ArifaKhanLab / RVDB

A reference viral database (RVDB)
https://rvdb.dbi.udel.edu/
26 stars 10 forks source link

Full taxonomy #6

Open srosales712 opened 4 years ago

srosales712 commented 4 years ago

Hi is there a way to get the full taxonomy for all the sequences on the RVDB. I used NCBI's Entrez Programming Utilities to extract taxonomy from accession numbers from my TBlastx results, but only a fraction of them associated with a taxon ID. Any suggestions on how to get the complete taxonomy lineage?

Thanks, Stephanie

bosborne commented 4 years ago

Stephanie,

Which accession numbers didn’t link to a Taxonomy id?

Don’t need all accessions, just some representatives. I ask because I’m running into a similar issue using Entrez.

Another way to address this same issue: does this file have the links you’re looking for?

ftp://ftp.ncbi.nih.gov//pub/taxonomy/accession2taxid/prot.accession2taxid.gz

Brian O.

On Jun 2, 2020, at 4:28 PM, srosales712 notifications@github.com wrote:

Hi is there a way to get the full taxonomy for all the sequences on the RVDB. I used NCBI's Entrez Programming Utilities to extract taxonomy from accession numbers from my TBlastx results, but only a fraction of them associated with a taxon ID. Any suggestions on how to get the complete taxonomy lineage?

Thanks, Stephanie

— You are receiving this because you are subscribed to this thread. Reply to this email directly, view it on GitHub https://github.com/ArifaKhanLab/RVDB/issues/6, or unsubscribe https://github.com/notifications/unsubscribe-auth/AACD35BS3Y7X6NVMY4UEBCTRUVOIPANCNFSM4NRBW4GA.

srosales712 commented 4 years ago

Hi Brian, It looks like Entrez is annotating all my accession numbers. The command I ran just removes duplicate accession numbers rather than providing output for each row. So although I had a thousand plus entries I only had 300 unique accession numbers and so the program output 300 tax IDs.

Here is the command I ran just in case anyone else runs into this problem or if you have a nicer solution. cat accesion.txt | epost -db nuccore | esummary -db nuccore | xtract -pattern DocumentSummary -element Caption,TaxId > taxid.txt

Thanks, Stephanie

a7032018 commented 4 years ago

It is probably because most of the viruses haven't been "taxonomically classified". You can simply put out some of the entries lacking TaxID, and check if they really have no taxonomy ID with GenBank search by their AccID

bosborne commented 4 years ago

I don’t think that’s it. NCBI is happy to put sequence entries in unclassified “clades” like this:

https://www.ncbi.nlm.nih.gov/Taxonomy/Browser/wwwtax.cgi?mode=Tree&id=35255&lvl=3&lin=f&keep=1&srchmode=1&unlock https://www.ncbi.nlm.nih.gov/Taxonomy/Browser/wwwtax.cgi?mode=Tree&id=35255&lvl=3&lin=f&keep=1&srchmode=1&unlock

I believe they “classify” everything, but I’d like to see an example of a protein without a Taxonomy id, if you have one. I’m not a NCBI Taxonomy expert, I just use Entrez.
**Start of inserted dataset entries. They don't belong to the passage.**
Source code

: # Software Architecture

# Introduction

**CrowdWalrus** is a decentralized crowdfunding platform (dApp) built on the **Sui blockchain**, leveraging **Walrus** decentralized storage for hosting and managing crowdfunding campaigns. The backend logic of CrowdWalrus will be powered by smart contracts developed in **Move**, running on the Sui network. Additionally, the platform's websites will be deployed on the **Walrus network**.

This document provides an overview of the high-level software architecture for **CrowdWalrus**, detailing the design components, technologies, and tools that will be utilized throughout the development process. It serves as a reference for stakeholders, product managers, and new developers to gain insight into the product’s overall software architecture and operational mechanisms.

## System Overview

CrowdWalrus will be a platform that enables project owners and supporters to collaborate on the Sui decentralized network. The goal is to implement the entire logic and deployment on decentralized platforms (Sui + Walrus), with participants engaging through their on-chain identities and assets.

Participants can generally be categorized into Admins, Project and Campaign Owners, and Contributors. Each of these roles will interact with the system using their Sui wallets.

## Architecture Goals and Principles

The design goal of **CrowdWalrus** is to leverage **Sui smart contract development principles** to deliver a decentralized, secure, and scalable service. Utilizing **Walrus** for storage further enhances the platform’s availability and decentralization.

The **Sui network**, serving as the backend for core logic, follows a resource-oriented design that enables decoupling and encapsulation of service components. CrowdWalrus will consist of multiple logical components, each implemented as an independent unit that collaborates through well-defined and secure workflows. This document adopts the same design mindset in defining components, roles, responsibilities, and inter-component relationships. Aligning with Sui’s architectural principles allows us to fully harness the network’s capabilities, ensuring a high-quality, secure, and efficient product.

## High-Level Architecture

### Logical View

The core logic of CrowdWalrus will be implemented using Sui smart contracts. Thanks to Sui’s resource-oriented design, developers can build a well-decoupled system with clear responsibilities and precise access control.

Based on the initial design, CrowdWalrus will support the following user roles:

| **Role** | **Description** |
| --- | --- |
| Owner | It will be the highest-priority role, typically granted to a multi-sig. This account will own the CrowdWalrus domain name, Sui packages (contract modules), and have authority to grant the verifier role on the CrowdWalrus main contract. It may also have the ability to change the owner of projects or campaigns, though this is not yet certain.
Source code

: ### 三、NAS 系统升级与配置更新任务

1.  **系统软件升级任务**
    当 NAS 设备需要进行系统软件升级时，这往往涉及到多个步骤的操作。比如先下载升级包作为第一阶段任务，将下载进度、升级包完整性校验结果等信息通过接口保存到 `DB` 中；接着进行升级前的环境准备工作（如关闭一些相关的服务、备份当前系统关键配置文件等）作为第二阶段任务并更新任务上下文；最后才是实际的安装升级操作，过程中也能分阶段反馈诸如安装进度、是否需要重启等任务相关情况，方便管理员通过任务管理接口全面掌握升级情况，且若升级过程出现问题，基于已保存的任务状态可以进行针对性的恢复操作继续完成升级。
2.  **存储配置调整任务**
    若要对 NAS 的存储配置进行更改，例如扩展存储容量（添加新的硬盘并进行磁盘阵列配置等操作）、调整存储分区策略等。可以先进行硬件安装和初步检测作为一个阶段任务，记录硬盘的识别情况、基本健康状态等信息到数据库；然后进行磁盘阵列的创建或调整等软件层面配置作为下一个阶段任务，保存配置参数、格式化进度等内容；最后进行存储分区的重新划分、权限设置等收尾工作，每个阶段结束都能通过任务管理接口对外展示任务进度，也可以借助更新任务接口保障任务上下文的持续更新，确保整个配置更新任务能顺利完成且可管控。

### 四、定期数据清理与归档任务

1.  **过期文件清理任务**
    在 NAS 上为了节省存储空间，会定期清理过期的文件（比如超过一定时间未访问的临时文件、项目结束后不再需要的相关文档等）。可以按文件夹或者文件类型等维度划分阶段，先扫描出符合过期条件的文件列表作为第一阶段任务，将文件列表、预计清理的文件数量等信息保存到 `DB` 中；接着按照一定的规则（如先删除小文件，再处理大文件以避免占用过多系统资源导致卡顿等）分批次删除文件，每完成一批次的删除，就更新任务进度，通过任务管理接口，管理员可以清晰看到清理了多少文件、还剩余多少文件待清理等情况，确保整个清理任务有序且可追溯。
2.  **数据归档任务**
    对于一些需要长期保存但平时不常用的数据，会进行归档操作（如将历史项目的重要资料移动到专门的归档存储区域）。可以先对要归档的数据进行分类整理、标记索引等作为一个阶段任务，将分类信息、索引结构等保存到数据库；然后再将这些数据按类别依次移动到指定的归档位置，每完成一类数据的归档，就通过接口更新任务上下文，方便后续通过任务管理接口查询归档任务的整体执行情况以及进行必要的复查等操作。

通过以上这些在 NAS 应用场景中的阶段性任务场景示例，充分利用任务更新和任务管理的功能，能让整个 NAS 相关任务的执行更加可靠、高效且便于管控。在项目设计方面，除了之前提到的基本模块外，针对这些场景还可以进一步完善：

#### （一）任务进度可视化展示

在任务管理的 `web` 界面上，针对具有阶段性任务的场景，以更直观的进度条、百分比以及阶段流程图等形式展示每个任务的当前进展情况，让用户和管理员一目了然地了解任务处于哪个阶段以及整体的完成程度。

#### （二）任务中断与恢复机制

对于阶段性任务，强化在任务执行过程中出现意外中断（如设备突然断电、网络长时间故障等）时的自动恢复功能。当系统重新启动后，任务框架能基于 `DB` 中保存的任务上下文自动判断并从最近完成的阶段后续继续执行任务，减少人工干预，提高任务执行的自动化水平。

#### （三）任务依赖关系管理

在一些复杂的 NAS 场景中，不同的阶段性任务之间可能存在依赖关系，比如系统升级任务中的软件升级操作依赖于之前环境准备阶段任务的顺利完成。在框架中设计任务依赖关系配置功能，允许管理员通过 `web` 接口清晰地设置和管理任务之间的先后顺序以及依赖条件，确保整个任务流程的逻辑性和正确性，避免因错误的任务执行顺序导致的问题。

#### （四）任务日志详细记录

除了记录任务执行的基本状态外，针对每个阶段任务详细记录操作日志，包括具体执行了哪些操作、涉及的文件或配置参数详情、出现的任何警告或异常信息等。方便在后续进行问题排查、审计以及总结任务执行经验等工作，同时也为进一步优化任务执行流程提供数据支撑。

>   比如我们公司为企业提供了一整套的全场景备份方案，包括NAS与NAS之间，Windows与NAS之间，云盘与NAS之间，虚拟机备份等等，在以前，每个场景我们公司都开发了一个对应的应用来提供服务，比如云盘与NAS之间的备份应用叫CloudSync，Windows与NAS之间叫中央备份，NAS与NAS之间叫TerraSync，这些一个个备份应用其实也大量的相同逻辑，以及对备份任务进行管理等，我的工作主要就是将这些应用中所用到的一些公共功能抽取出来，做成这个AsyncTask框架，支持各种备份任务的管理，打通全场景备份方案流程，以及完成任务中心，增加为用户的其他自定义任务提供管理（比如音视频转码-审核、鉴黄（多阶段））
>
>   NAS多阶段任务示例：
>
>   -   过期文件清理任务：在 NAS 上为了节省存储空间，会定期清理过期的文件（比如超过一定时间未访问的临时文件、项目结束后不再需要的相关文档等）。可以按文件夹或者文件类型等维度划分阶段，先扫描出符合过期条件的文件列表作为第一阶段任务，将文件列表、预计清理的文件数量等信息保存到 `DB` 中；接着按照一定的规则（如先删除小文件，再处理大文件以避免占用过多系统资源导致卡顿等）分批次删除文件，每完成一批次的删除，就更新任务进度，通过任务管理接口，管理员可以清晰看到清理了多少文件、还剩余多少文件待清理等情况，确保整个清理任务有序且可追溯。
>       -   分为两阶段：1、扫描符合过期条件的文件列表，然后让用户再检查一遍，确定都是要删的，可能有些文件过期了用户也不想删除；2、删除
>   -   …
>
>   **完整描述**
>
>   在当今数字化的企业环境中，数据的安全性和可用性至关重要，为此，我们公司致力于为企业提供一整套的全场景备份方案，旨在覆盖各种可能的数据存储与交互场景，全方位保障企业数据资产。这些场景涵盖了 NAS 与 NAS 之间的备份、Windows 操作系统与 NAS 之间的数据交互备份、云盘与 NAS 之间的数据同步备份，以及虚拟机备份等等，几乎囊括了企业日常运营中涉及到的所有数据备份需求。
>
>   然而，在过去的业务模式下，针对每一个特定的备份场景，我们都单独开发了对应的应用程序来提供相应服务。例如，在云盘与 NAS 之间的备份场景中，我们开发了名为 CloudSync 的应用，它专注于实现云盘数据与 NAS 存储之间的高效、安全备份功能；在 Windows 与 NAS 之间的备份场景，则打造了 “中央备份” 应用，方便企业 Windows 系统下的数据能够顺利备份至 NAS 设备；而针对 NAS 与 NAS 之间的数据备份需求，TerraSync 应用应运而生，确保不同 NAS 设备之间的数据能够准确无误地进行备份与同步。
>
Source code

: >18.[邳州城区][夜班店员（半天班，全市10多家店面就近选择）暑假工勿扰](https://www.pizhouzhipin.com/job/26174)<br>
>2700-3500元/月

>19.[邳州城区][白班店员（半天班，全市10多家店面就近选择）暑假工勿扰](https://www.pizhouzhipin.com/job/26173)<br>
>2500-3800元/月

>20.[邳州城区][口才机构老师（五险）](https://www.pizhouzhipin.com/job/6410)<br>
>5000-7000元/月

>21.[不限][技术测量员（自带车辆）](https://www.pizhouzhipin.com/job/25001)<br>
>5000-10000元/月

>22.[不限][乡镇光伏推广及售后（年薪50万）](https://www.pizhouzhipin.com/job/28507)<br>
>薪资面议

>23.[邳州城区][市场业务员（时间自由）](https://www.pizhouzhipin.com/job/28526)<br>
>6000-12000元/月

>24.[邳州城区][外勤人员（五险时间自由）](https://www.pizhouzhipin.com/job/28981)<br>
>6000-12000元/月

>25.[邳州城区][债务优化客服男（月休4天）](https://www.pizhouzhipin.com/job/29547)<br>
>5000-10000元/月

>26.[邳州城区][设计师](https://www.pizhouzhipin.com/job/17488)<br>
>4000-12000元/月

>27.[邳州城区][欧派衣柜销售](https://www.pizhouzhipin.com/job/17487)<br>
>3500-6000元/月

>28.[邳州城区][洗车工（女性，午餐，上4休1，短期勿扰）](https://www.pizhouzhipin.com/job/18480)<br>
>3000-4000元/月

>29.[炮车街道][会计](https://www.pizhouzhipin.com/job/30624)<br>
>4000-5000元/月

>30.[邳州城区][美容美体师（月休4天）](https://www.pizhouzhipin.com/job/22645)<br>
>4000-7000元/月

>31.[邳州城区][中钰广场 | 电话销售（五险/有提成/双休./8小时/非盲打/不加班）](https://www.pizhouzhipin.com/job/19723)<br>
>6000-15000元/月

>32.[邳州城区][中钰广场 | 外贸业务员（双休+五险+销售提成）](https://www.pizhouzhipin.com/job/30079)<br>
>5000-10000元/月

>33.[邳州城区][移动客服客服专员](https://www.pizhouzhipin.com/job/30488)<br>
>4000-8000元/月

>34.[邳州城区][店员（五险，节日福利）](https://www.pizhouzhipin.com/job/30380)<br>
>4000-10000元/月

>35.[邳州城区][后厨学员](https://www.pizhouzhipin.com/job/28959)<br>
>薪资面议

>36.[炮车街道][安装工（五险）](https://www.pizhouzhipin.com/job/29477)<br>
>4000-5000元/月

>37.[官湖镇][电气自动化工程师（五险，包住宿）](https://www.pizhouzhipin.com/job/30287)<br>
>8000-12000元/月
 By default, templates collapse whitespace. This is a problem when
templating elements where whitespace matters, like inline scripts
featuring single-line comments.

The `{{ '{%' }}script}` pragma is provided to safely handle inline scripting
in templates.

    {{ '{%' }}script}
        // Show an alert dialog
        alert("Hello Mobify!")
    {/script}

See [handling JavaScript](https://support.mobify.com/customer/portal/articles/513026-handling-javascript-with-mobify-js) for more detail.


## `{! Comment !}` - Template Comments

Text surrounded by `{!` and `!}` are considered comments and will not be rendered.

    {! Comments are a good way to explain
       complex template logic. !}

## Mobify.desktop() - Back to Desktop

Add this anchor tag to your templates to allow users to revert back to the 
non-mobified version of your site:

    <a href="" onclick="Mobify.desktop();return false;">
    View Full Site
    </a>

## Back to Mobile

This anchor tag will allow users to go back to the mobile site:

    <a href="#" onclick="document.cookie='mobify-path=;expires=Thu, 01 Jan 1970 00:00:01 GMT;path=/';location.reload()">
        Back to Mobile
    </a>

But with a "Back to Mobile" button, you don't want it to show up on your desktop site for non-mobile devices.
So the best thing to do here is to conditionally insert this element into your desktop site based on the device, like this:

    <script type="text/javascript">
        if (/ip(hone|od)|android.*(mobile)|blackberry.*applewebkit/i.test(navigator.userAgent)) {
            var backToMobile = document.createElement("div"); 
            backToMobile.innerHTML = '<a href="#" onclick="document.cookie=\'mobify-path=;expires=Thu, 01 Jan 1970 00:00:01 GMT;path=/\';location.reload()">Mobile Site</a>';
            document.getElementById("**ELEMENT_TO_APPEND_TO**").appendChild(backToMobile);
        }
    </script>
But actually I’m not even talking about viruses, I’m talking about entries like this:

https://www.ncbi.nlm.nih.gov/protein/HHZ01689.1 https://www.ncbi.nlm.nih.gov/protein/HHZ01689.1

It has a taxon id, but Entrez will not return it, given the accession, as part of a batch eLink query.

On Jun 4, 2020, at 8:38 AM, a7032018 notifications@github.com wrote:

It is probably because most of the viruses haven't been "taxonomically classified". You can simply put out some of the entries lacking TaxID, and check if they really have no taxonomy ID with GenBank search by their AccID

— You are receiving this because you commented. Reply to this email directly, view it on GitHub https://github.com/ArifaKhanLab/RVDB/issues/6#issuecomment-638820887, or unsubscribe https://github.com/notifications/unsubscribe-auth/AACD35BNKPLPBSSEET37JLDRU6ISVANCNFSM4NRBW4GA.

ArifaKhanLab commented 4 years ago

Hi Stephanie, I would suggest you to fetch the TaxID by what Brian has mentioned by mapping your AccId to prot.accession2taxid.gz available at NCBI FTP website.